Prophet Statisticulus stood before his congregation in the Temple of Random Distribution, his robe decorated with p-values and confidence intervals. Today’s sermon drew an especially large crowd, all eager to hear his divine interpretations of everyday variance.
“My blessed followers of the Bell Curve,” he began, adjusting his sacred graphing calculator, “let me share the miraculous revelations of Probability!”
He gestured to a PowerPoint slide showing two MBA graduates.
“Behold! Two candidates with identical qualifications from the same business school. One becomes a CEO, and the other remains jobless. Is this not proof of divine intervention?” He conveniently ignored the recruiter who’d picked resumes out of a pile while playing Candy Crush.
“And witness the miracle of the Same Prayer Phenomenon!” He displayed a chi-square test with deliberately misinterpreted results. “Two devoted followers prayed for promotion in our very temple. One succeeded, and one didn’t. Clearly, the Almighty Random Number Generator favored one over the other!” He skipped over the slide explaining standard workplace promotion rates.
A statistician in the crowd raised her hand. “But sir, given a large enough sample size…..”
“SILENCE!” Statisticulus thundered. “Do you dare question the Holy Standard Deviation?”
He continued, pointing to a traffic analysis chart. “Look at Highway 27! Two drivers took the same road this morning. One arrived safely, and one had an accident. Surely this proves divine favor!” He carefully avoided mentioning variables like traffic density, weather conditions, and driver alertness.

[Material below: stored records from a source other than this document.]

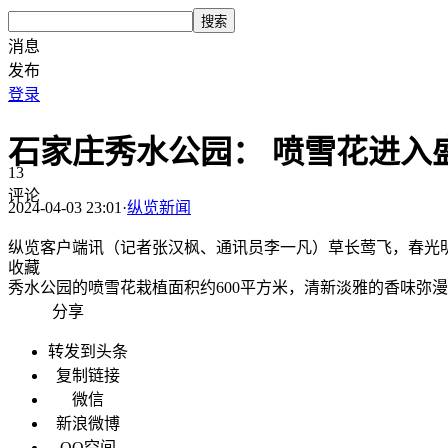
搜索
消息
发布
登录
石家庄秀水公园： 喷雪花进入
13
评论
2024-04-03 23:01
·
纵览新闻
纵览客户端讯（记者张汉枫、通讯员李一凡）草长莺飞，春光
收藏
秀水公园的喷雪花栽植面积约600平方米，清新淡雅的香味弥
分享
转发到头条
复制链接
微信
新浪微博
QQ空间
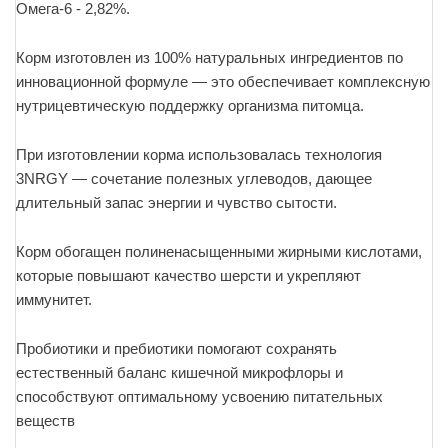
Омега-6 - 2,82%.
Корм изготовлен из 100% натуральных ингредиентов по
инновационной формуле — это обеспечивает комплексную
нутрицевтическую поддержку организма питомца.
При изготовлении корма использовалась технология
3NRGY — сочетание полезных углеводов, дающее
длительный запас энергии и чувство сытости.
Корм обогащен полиненасыщенными жирными кислотами,
которые повышают качество шерсти и укрепляют
иммунитет.
Пробиотики и пребиотики помогают сохранять
естественный баланс кишечной микрофлоры и
способствуют оптимальному усвоению питательных
веществ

“And in this very temple,” he gestured around dramatically, “two souls sought enlightenment yesterday. One found inner peace, and the other remained troubled. Behold the mystery!” The fact that one person had just started meditation while the other was in the middle of a messy divorce went unmentioned.

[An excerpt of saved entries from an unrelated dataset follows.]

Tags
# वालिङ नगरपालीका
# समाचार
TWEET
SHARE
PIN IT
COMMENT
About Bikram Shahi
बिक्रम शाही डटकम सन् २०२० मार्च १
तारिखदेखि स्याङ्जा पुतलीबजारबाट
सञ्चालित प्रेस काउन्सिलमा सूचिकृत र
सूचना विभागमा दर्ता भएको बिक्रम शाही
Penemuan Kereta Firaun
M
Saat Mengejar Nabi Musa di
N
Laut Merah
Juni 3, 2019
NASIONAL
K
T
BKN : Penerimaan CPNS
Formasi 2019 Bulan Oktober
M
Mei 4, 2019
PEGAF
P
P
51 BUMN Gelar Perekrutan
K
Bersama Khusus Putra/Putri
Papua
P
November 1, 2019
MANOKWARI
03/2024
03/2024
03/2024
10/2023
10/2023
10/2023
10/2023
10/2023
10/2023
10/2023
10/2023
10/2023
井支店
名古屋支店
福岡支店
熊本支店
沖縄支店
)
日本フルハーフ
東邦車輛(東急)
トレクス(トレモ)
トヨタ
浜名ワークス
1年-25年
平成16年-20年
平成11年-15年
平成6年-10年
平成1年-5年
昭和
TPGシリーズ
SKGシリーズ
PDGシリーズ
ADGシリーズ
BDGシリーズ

“In Sacred General Hospital,” he pulled up a medical chart with all meaningful data conveniently obscured, “two patients occupied the same bed in succession. One recovered miraculously, and one passed away. Can you not see the divine hand at work?” Variables like age, condition, treatment response, and medical history were deemed too mundane to mention.

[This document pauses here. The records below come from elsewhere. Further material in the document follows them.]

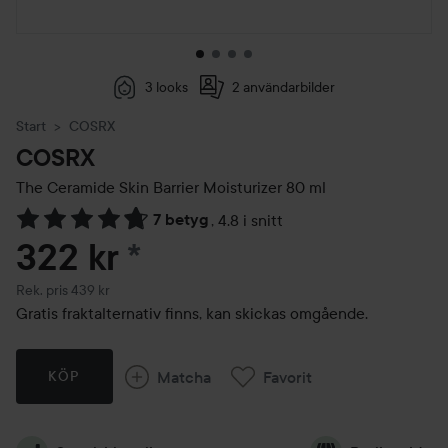
3 looks
2 användarbilder
Start
COSRX
COSRX
The Ceramide Skin Barrier Moisturizer
80 ml
7 betyg
,
4.8 i snitt
Hoppa till Betyg & kommentarer
322 kr
*
Rekommenderat pris 439 kr
Rek. pris 439 kr
Gratis fraktalternativ finns, kan skickas omgående.
Matcha
Favorit
KÖP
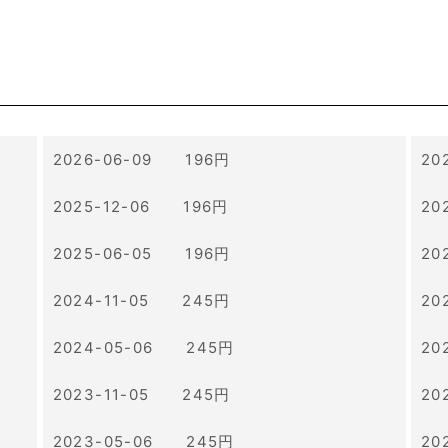
2026-06-09 196円
20
2025-12-06 196円
20
2025-06-05 196円
20
2024-11-05 245円
20
2024-05-06 245円
20
2023-11-05 245円
20
2023-05-06 245円
20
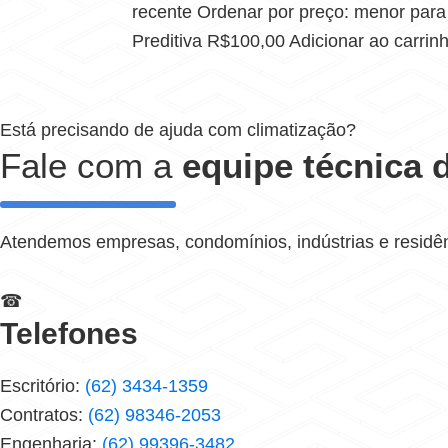
recente Ordenar por preço: menor par
Preditiva R$100,00 Adicionar ao carri
Está precisando de ajuda com climatização?
Fale com a
equipe técnica d
Atendemos empresas, condomínios, indústrias e residê
☎
Telefones
Escritório:
(62) 3434-1359
Contratos:
(62) 98346-2053
Engenharia:
(62) 99396-3482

A medical student started to raise her hand but thought better of it.
“And finally, witness the Greatest Miracle of all!” Statisticulus pulled up a weather map. “The same rain fell on two farms! One flourished, and one flooded! Proof positive of celestial blessing!” He casually ignored factors like drainage systems, soil composition, and terrain elevation.
“Therefore, my children,” he concluded, “when random chance favors you, remember: you are specially chosen by the Great Probability Function! And when it doesn’t… well, that’s just proof of someone else being chosen. Now, who would like to purchase our blessed Random Event Insurance? It’s guaranteed to work 50% of the time, every time!”
As the faithful lined up to buy their statistical indulgences, a mathematics professor in the back whispered to her colleague, “Should we tell them about the Law of Large Numbers?”
“Let it go,” her colleague replied. “Last week someone tried to explain regression to the mean and was sentenced to calculate standard deviations by hand.”
Later that evening, Statisticulus retired to his chamber, adding the day’s donations to his correlation analysis. “Another successful day of turning random distribution into divine intervention,” he chuckled, programming tomorrow’s “miraculous signs” into his Texas Instruments TI-84 Plus CE.
On his wall hung his most prized possession: a framed copy of “How to Lie with Statistics,” annotated with “divine inspirations” in the margins.